■ Exercise ■
Each record that follows is to be transcribed exactly, excluding its images.

**** Listed entries

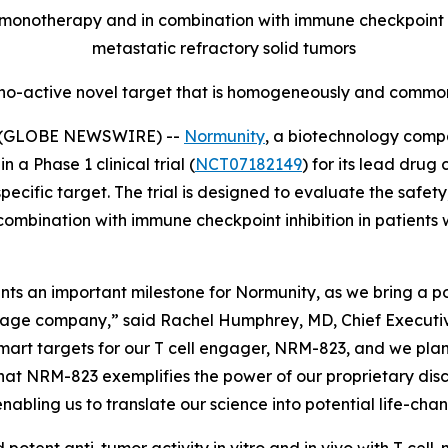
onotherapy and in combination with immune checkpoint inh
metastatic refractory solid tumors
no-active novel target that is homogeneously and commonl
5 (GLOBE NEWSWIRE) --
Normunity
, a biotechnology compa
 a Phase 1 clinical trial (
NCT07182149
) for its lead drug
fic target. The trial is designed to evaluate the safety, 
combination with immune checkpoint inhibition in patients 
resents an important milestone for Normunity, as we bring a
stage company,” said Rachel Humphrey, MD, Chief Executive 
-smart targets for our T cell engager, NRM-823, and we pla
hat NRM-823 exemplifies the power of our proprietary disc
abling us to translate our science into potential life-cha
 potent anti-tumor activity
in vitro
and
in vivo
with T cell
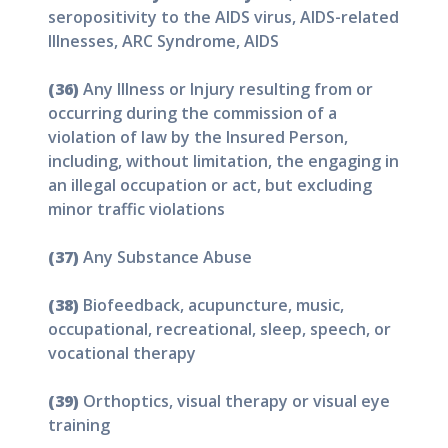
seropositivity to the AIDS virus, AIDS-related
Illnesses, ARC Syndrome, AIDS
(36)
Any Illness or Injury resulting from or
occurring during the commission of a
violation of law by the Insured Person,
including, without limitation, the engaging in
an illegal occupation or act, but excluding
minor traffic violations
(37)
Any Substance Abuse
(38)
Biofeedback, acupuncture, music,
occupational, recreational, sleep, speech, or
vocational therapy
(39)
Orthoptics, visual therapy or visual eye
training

********

■ Response box ■
onotherapy and in combination with immune checkpoint inh
metastatic refractory solid tumors
no-active novel target that is homogeneously and commonl
5 (GLOBE NEWSWIRE) --
Normunity
, a biotechnology compa
 a Phase 1 clinical trial (
NCT07182149
) for its lead drug
fic target. The trial is designed to evaluate the safety, 
combination with immune checkpoint inhibition in patients 
resents an important milestone for Normunity, as we bring a
stage company,” said Rachel Humphrey, MD, Chief Executive 
-smart targets for our T cell engager, NRM-823, and we pla
hat NRM-823 exemplifies the power of our proprietary disc
abling us to translate our science into potential life-cha
 potent anti-tumor activity
in vitro
and
in vivo
with T cell
seropositivity to the AIDS virus, AIDS-related
Illnesses, ARC Syndrome, AIDS
(36)
Any Illness or Injury resulting from or
occurring during the commission of a
violation of law by the Insured Person,
including, without limitation, the engaging in
an illegal occupation or act, but excluding
minor traffic violations
(37)
Any Substance Abuse
(38)
Biofeedback, acupuncture, music,
occupational, recreational, sleep, speech, or
vocational therapy
(39)
Orthoptics, visual therapy or visual eye
training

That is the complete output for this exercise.